As my title indicates, this one is about mean girls, mean people really.
We’ve been having troubles with this issue with a group of girls at my school. They seem to think they can just leave one girl out, ignore her, tell her not to follow them, talk about her and then tattle on her when she gets fed up and says something back. Why young girls behave this way is beyond me, I was never a young girl??? Actually I was never like this as a child and might add that I am VERY happy that I have all boys!!!
But as a young child I did do things that weren’t always nice and then felt horrible about it and within minutes was trying to fix the situation. I think I still do that now….I am always the one who apologizes first, always the one who stews about something for days only to find out the other person completely forgot about it.
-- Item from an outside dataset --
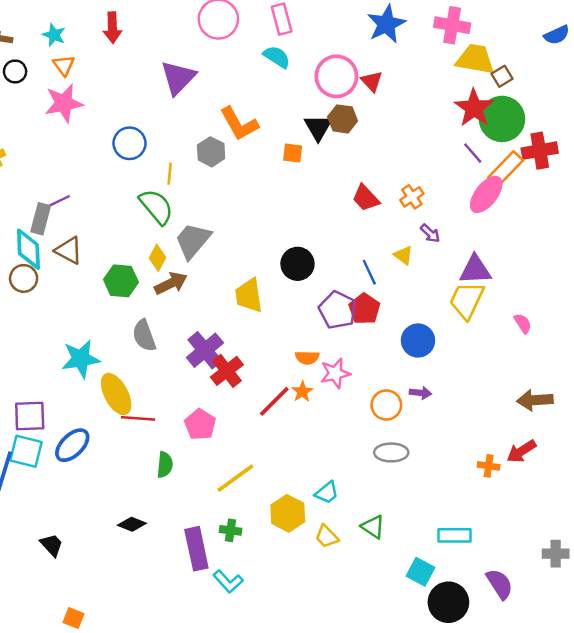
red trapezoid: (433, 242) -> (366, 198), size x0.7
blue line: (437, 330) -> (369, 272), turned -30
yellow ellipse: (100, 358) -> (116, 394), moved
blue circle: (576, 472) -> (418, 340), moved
So back to my girls…. We talked to them about whether it was ever okay to be mean. And of course, being the good catholic school that it is, we talked about whether God is happy when people are mean. Of course the kids answered no. But then we talked about whether meanness happened in the bible. Not surprisingly, the kids said that no one was mean in the bible….that should be the answer right??? We spent some time talking about people who were mean in the bible and what God and Jesus thought about that….and what Jesus taught them about this.
But the most important part of the discussion was yet to come…and is the reason for the entry. We talked about whether adults are ever mean and pointed out that mean girls become mean woman….the kind of person no one admires, no one really respects but often the person everyone is somewhat afraid of. Would you really want that to be you? Is that you?
I’d love to say that’s never me but the truth is I am human. I do say horrible things sometimes, I do things that aren’t the way a good person, most especially a good Christian, should behave. Sometimes I hate myself for the things that come out of my mouth, for the actions that I have. Tonight was one of those nights. I couldn’t get over how hard it is sometimes to stop the crap from coming out and from stopping the anger that comes so easily. But as I said before, I am the kind of person who, most often, feels immediately bad about my actions and needs to apologize…even if I am not the only one at fault.
Don’t you just wish that everyone behaved this way or better yet, lived the good Christian life and didn’t do the ‘meanies’ in the first place. Wouldn’t that be a wonderful world? Wouldn’t it be great if no one said things to upset us, no one hurt our feelings or left us out. There are so many times that I have felt left out, especially in the last 18 months or so. So many times things have been said that have hurt me, or maybe NOT said that have hurt me too. Mean people exist everywhere, mean girls become mean woman and there is no way to live in a mean free bubble. But forgiveness, now there’s a God given gift that is so valuable. Being a person who can forgive easily….well that’ s not me all the time. I am trying and have, most certainly, come leaps and bounds in this area.
I’d like to think I am the kind of person that people would look at and never say ‘now that’s a mean girl’ and I’m pretty sure I am okay there. But I know I am not a person that people would say forgives well, moves on well, treats everyone kindly all the time and is full of respect for all. I’m not okay with the person I am sometimes but I know that I am trying and know that a mean girl I am not.